Distinguish 2 ways race enters the picture: First, people can dislike a President just because he’s African American. This effect would be the same whatever his ideological or partisan affiliation. Second, people can dislike a President of any race because he’s deemed offensively sympathetic to the claims of African Americans.
Re 1) I'd guess the number of people who’d be identically unreservedly hostile to any African African President, regardless of his party or politics, is small. There may be others who’d be at least faintly skeptical of any African American President, even if he shared their politics – who might, say, have voted for Colin Powell over a liberal Democrat, but nevertheless harbored some sort of unconscious racially-colored reservation about him. In any case, we can at a minimum agree that any such people would at least have reacted less strongly against Powell than they have against Obama.

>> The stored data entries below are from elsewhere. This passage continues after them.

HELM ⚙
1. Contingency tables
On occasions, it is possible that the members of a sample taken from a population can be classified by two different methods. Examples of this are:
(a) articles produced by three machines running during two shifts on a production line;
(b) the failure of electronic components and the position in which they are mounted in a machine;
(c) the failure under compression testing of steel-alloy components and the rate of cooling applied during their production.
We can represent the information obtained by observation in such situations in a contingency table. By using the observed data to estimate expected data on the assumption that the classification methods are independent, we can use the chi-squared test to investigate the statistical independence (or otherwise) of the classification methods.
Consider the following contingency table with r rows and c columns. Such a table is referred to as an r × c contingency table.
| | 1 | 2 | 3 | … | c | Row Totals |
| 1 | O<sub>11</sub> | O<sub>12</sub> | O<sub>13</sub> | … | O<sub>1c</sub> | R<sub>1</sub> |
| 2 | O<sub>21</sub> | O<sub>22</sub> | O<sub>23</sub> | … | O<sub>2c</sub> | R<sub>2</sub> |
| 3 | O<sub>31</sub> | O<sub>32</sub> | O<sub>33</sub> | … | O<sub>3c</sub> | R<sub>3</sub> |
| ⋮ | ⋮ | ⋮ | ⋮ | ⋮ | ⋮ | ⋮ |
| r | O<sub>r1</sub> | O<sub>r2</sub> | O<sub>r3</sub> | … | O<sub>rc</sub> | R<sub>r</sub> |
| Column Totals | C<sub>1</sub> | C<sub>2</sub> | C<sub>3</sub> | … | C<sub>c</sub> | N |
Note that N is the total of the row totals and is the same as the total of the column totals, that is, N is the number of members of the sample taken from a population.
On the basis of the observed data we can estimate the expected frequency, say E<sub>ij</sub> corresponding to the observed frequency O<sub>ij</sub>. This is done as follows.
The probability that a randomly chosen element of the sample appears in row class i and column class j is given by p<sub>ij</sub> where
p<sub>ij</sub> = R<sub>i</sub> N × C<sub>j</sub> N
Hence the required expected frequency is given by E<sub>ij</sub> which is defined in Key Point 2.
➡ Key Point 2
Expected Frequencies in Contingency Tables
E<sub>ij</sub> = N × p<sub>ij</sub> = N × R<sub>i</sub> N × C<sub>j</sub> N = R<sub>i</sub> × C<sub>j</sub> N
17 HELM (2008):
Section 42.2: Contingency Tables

Re 2) Every Democratic candidate for President in the 40 years after the Civil Rights Act of 1964 was white, but nobody says w/ a straight face that this proves that racial politics weren’t used, & successfully, against Democrats during this period. A lot of white voters, esp. but not only in the South, turned hostile to Democrats at least in part because they thought Democratic politicians, though mostly white, took the interests of African Americans into account in offensive ways. Part of the narrative of Clinton's Presidency is how he worked, well or badly, to get Democrats out of this box. No one imagines that race lies behind the whole story of Clinton hatred, or even most of it, but it’s a real part of its context.
In Obama, the 2 factors come together for the first time (& maybe not just additively). Obama is both African American himself & also seen to be a liberal Democrat (or worse) sympathetic to the interests of other African Americans. This doesn't account for the entire tea-people phenomenon, but it's part of it.

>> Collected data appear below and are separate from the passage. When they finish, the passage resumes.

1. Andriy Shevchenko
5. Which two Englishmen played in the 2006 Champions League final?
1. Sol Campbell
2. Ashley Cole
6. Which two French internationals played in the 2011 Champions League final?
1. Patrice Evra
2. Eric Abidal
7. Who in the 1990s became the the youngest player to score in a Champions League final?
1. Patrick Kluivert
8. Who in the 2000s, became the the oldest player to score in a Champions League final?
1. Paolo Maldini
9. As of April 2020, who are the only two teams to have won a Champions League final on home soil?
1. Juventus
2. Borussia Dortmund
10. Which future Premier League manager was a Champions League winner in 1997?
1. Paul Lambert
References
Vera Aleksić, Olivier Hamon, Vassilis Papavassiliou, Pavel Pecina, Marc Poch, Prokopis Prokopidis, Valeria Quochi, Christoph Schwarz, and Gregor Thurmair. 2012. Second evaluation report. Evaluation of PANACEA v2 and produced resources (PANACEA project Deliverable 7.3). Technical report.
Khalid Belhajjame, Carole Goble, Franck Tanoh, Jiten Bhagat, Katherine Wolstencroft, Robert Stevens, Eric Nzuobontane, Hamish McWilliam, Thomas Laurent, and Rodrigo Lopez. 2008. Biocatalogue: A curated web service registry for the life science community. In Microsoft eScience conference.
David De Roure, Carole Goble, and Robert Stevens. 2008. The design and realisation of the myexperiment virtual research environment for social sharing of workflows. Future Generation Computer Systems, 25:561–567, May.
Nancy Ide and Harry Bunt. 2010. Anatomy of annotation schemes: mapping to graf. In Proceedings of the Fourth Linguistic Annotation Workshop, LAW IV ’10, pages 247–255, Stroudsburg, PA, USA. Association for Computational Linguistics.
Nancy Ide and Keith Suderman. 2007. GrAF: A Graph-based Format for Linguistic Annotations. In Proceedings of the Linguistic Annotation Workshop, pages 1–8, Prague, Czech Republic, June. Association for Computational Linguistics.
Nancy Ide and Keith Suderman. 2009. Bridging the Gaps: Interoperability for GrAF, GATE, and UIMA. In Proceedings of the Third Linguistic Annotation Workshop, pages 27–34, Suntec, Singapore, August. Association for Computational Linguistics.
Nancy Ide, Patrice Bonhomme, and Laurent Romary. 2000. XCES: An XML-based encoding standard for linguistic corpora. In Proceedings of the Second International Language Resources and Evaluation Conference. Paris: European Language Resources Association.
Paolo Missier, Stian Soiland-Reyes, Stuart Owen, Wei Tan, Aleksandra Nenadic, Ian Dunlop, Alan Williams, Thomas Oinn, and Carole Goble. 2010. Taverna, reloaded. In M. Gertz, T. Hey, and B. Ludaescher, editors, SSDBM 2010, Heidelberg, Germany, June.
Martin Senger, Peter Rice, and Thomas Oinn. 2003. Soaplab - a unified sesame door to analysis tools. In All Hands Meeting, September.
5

If President Condoleezza Rice were continuing the policies of the previous administration, running a Permanent War on Terror and adopting a policy of All Power to the Insurance Companies, I suspect that most of these teabagger people would be happy as clams.
I sure dislike the phrase "ruled by him" in "I was convinced that Obama’s self-evident excellence as a human being would reconcile whites to being ruled by him."

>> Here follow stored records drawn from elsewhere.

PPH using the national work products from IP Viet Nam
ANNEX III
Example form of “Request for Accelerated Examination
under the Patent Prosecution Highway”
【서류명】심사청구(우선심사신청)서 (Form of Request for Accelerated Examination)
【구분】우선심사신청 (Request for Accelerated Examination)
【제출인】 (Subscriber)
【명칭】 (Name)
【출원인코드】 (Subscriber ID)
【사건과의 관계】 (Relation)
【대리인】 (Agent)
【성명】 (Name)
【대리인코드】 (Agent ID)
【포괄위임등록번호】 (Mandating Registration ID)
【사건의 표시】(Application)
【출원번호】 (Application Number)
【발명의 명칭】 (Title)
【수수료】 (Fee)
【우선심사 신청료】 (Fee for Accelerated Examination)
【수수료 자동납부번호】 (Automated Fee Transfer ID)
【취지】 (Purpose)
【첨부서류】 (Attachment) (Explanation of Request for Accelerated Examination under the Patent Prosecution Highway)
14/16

I become more disappointed with Obama every day — every day that he becomes Son-of-Son-of-Bush in Af-Pak and Iraq; every day that he adopts Cheney's positions on human rights and the disappeareds in the CIA Gulag; every day that he kowtows to the GOP on health care and moves further and further from anything that might even resemble a progressive position. Except for the Sotomeyer appointment, I think Hopey has been pretty hopeless so far, little but more Clintonism (which was little but Gingrichism with a human face.)
But thank God we're not "ruled" by him . . . he's not a ruler, he's a president, and if you're a corporate conservative, he's a pretty wonderful one at that.
The health care bill itself has a huge racial element to it.
Correct me if I'm wrong here, but the major costs will be imposed on Medicare recipients, business owners, and high-income workers with "gold plated" insurance plans. These are all disproportionately white groups. The beneficiaries will be the uninsured, a disproportionately non-white group.
Not expecting a white reaction to a program that redistributes on a very large scale from whites to non-whites strikes me as foolish.
Isn't "elite" pretty much the newest version of "rootless cosmopolitan"?